During our visit, we got split into 2 groups to talk with the Heads of 2 departments and tour the facilities:

  • jefferson-ambulance-2

    A model ambulance used for training, mostly by the EMS students

    Students can get an AAS in Surgical Tech (this technically falls under Nursing) and become nationally Board Certified (students have a 100% pass rate on the exam).
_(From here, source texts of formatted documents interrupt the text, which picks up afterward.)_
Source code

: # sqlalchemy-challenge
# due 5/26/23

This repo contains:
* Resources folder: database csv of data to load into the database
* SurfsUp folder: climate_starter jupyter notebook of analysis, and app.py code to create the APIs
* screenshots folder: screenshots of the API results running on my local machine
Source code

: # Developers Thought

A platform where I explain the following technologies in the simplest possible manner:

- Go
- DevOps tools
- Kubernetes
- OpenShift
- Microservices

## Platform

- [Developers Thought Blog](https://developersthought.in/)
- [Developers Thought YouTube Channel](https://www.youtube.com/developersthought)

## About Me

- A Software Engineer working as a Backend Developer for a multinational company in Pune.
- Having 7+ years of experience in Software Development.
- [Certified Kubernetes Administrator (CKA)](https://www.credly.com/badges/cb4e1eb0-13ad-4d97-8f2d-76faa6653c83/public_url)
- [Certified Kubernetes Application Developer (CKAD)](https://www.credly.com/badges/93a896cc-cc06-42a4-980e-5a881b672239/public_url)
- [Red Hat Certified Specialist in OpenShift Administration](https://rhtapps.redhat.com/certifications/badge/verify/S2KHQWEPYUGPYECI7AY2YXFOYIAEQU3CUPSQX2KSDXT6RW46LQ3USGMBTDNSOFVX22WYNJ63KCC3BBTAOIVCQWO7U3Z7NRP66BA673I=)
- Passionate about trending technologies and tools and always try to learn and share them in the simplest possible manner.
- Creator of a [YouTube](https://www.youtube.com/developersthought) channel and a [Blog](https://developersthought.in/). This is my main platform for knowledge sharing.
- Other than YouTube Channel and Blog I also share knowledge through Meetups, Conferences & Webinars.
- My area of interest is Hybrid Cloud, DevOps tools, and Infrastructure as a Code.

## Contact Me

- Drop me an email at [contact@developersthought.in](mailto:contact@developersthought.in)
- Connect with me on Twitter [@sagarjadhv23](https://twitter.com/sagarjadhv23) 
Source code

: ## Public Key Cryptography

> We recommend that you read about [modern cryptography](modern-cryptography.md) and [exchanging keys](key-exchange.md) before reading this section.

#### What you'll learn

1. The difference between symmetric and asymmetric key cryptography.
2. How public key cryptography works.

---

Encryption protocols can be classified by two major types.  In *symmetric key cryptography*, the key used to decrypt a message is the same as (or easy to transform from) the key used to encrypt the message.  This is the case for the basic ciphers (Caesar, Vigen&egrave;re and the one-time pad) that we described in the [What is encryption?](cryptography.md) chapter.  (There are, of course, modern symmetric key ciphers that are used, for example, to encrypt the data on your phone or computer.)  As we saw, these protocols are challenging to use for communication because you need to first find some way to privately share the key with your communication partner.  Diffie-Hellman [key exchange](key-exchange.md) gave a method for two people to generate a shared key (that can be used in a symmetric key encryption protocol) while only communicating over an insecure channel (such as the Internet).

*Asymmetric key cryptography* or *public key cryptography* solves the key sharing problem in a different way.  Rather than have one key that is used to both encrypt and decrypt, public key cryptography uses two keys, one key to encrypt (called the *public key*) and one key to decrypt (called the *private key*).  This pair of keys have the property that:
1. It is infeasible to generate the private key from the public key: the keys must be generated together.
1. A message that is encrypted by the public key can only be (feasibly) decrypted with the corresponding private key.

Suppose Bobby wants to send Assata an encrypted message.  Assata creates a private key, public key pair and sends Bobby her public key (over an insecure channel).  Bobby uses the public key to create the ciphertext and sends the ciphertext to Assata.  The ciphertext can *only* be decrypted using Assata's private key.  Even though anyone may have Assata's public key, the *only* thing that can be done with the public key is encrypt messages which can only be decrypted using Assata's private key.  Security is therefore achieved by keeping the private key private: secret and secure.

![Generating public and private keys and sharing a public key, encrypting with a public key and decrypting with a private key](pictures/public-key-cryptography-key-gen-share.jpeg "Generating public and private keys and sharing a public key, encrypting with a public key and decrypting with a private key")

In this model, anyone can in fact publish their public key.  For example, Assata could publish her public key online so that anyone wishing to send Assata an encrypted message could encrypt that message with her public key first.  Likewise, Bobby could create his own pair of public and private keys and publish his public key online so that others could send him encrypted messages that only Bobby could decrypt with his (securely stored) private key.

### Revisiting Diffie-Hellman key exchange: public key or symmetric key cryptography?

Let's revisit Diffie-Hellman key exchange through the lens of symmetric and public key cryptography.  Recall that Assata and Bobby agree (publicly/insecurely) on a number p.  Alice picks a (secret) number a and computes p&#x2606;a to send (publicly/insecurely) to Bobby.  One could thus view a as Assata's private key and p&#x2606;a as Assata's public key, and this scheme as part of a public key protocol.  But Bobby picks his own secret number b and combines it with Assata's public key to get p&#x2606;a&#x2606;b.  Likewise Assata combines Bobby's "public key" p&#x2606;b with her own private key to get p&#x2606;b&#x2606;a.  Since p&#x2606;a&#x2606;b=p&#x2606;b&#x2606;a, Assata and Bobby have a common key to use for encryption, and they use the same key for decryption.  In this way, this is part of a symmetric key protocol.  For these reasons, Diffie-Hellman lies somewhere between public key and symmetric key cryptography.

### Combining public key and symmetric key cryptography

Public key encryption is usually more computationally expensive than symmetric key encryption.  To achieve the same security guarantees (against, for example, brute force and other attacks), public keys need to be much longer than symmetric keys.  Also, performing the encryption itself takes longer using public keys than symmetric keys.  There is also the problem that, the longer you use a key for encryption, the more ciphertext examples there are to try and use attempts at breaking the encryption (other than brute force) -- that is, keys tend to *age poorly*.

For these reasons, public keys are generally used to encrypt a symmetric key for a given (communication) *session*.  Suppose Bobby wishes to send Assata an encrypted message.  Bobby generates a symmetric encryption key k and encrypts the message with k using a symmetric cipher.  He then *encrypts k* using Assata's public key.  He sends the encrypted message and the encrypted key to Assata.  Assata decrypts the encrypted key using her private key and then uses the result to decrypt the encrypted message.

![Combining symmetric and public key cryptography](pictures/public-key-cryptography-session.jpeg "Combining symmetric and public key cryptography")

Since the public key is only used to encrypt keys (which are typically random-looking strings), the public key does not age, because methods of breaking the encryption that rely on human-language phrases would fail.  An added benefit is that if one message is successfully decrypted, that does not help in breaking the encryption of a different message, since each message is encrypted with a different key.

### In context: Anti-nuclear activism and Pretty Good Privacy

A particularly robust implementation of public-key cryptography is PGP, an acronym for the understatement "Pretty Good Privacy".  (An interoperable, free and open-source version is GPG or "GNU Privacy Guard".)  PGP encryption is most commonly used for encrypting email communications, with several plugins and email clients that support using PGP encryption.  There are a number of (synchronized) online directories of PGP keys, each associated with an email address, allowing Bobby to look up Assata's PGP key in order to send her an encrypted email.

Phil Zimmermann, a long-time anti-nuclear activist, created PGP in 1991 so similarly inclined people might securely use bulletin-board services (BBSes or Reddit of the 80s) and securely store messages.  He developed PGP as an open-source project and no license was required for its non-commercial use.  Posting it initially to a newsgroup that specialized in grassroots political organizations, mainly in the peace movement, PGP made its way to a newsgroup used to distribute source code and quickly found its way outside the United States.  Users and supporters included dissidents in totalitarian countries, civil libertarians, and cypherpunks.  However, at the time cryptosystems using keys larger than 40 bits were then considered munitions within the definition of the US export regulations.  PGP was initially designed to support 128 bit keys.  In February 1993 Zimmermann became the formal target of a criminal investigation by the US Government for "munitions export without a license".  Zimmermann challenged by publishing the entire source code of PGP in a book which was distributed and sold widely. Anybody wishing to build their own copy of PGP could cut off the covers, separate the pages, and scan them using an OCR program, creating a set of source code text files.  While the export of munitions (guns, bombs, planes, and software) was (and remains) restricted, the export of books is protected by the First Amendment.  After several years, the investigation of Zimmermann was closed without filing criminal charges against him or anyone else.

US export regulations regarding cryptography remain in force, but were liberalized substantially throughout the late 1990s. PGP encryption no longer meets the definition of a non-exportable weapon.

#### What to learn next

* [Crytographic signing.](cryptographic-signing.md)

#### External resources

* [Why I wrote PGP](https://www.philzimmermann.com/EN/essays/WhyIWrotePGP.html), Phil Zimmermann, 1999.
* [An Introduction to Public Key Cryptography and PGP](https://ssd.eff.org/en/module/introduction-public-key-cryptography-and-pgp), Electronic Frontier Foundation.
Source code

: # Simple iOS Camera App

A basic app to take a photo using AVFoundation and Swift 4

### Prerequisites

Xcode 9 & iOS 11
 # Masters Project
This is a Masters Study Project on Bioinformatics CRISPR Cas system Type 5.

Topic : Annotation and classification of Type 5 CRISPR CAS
Surgical Techs help prep patients and then monitor and keep things sterile in ORs. Students get more than 200 clinical hours in before graduation and are almost always hired before graduation.

  • jefferson-xrays

    Some of the Respiratory Tech training

    Respiratory Therapy is one of the Bachelor’s programs. This was the most amazing program! The Head is dynamic and passionate about what he’s doing. I was ready to sign up for the program right then. We got to look at x-rays to see how a diagnosis might be done, machines that help Cystic Fibrosis patients, and even 2 sets of real lungs that he inflated for us!

    • 75% of RT students are employed before graduation, and everyone has a job within a month of graduation. This isn’t unusual. A nursing student said that she has gotten job offers on the floor as she did clinicals: “You can come back and work for me.”
jefferson-table-2

The Anatomage; the student demonstrated how it can show different layers of the body

Resources are “top notch. Often they’re one generation out of date – we get a lot of things donated – but they’re free and similar to what they use in hospitals,” said one of the teachers. An exception to this is the Anatomage which is table with a top that works like a giant ipad. They can pull up a picture of full-sized body that students can rotate, “dissect,” and use to learn skeletal, muscular, and other structures. Not many schools have it.

Additionally, they had a Cadaver lab which gets used by many programs including Occupational Therapy. OT also has labs that include a play room for kids and a mock house so they can learn to work with patients in that environment.

jefferson-dorm

A view of the dorm (the tall brick building) from the school. It’s a quick walk across the park. 

Students we spoke to chose Jefferson for the direct entry programs, the 4-year EMS, and the nice dorms. Dorms are a 4 minute walk from the school. Even though there’s no traditional campus, students feel like they get a full college experience. There are extra-curricular options and events just like any other college. A couple they mentioned were:

  • Taste of Jefferson: Departments have different foods, students get a passport to be stamped, they get a t-shirt when they fill it up.
  • Chocolate Day: “the best part is the chocolate fountain!”
jefferson-ot-lab

One of the OT labs

All students can have cars on campus, and parking is easy in the garage. It’s helpful to have one for clinicals and just getting around; the closest grocery store is a mile. However, it’s not needed.